── Exercise input ──

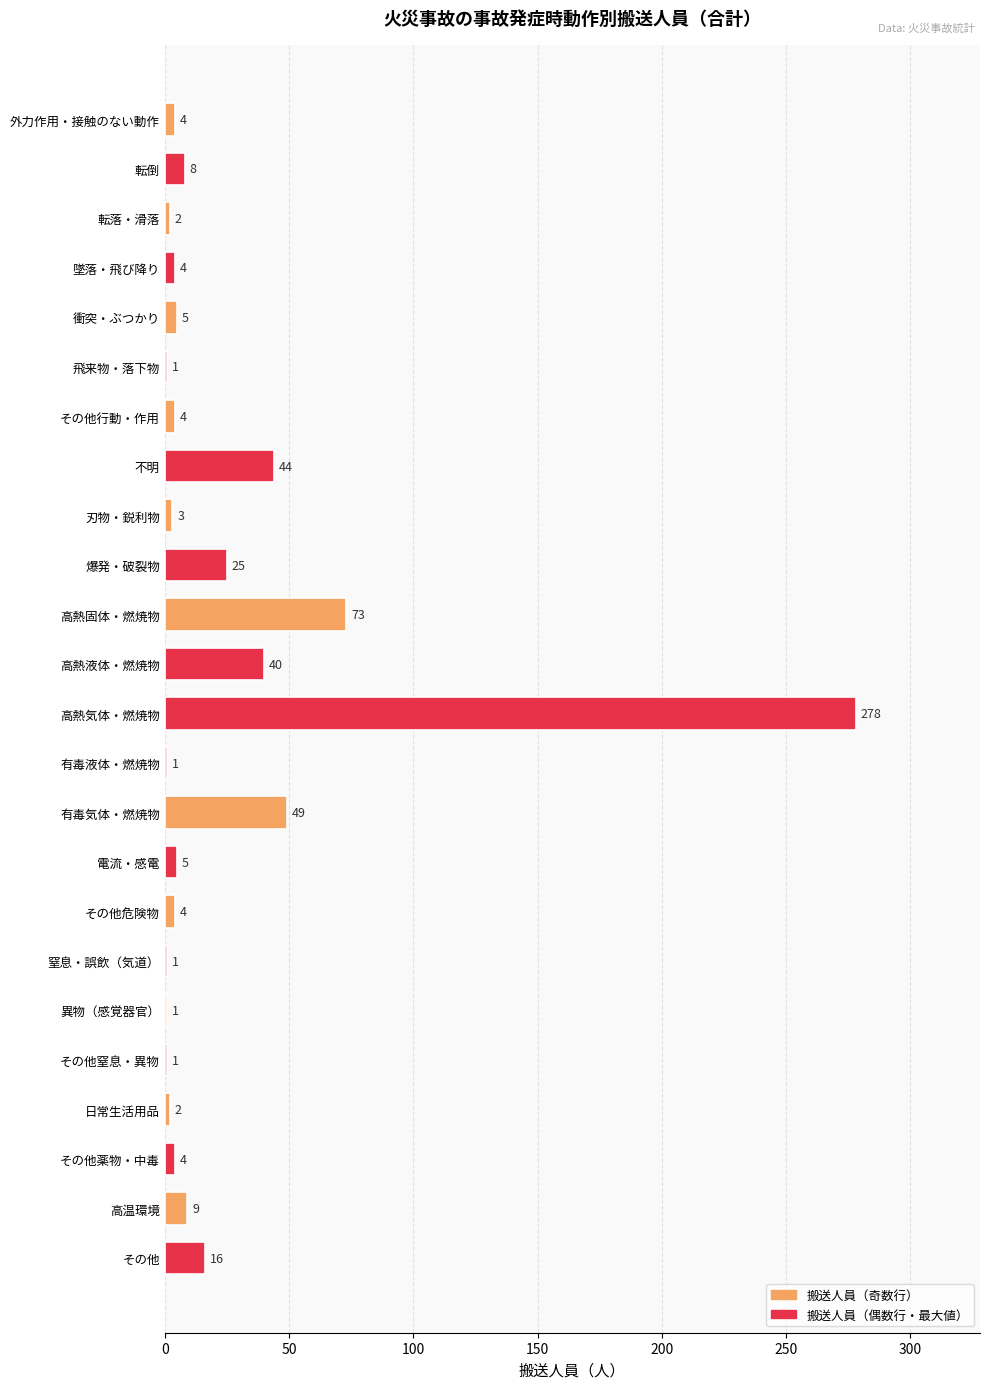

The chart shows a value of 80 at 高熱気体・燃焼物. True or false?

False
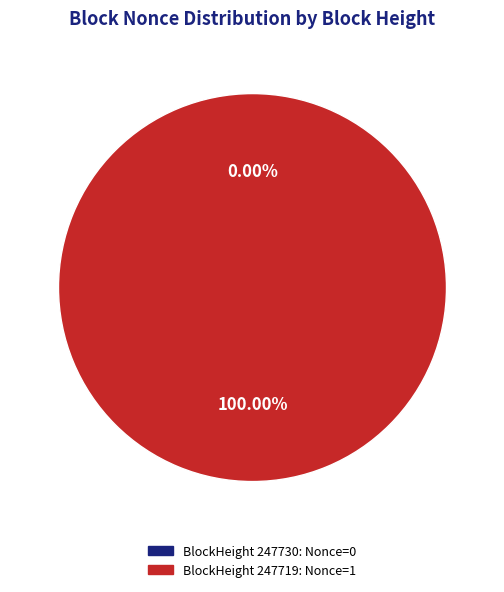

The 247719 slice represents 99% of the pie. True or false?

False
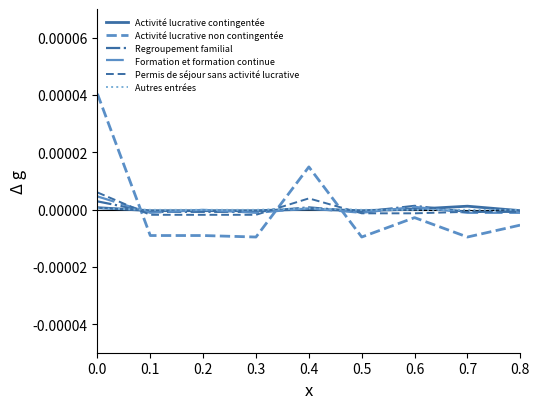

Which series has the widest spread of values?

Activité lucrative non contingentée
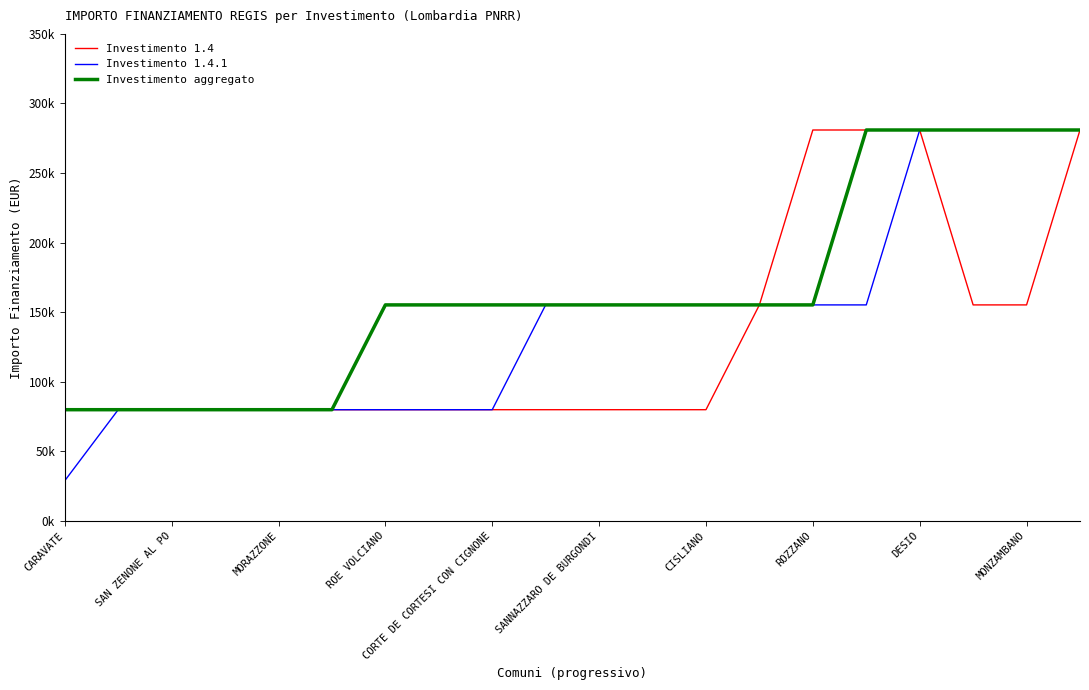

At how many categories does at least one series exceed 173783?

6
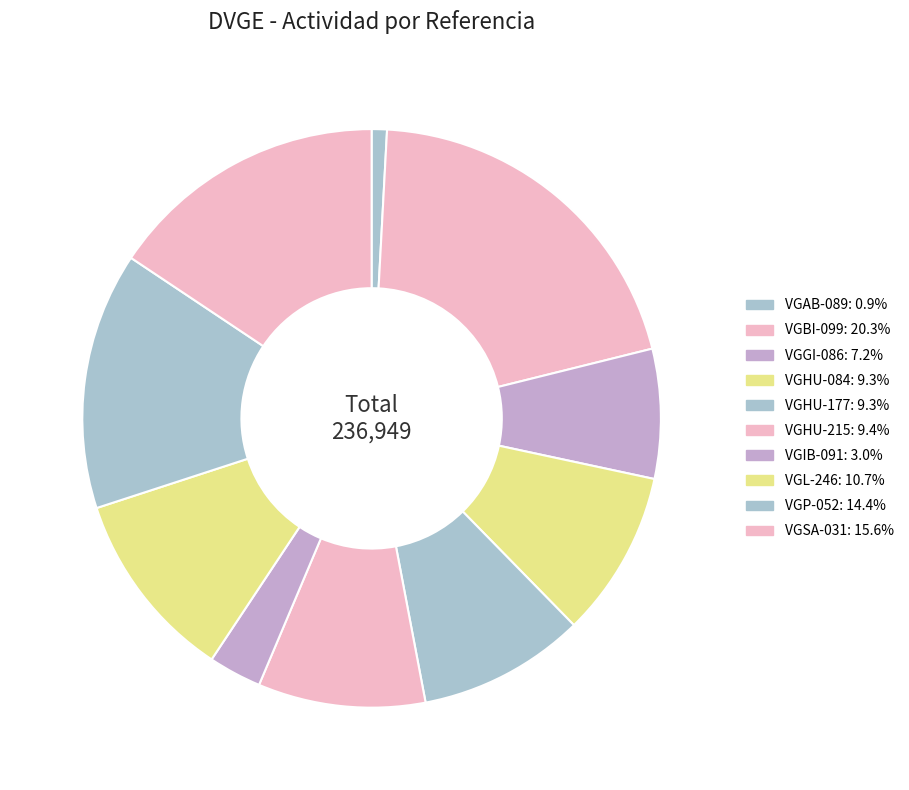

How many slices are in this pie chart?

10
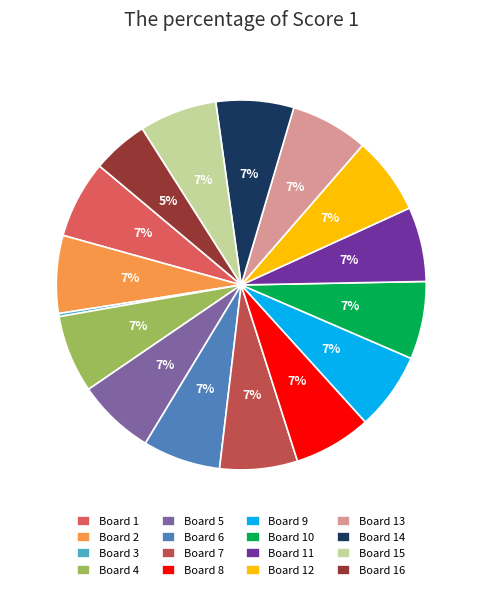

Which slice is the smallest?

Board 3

───

» The task
Can you copy every one of the records above verbatim, leaving out the pictures?

» Answer section
The chart shows a value of 80 at 高熱気体・燃焼物. True or false?

False

The 247719 slice represents 99% of the pie. True or false?

False

Which series has the widest spread of values?

Activité lucrative non contingentée

At how many categories does at least one series exceed 173783?

6

How many slices are in this pie chart?

10

Which slice is the smallest?

Board 3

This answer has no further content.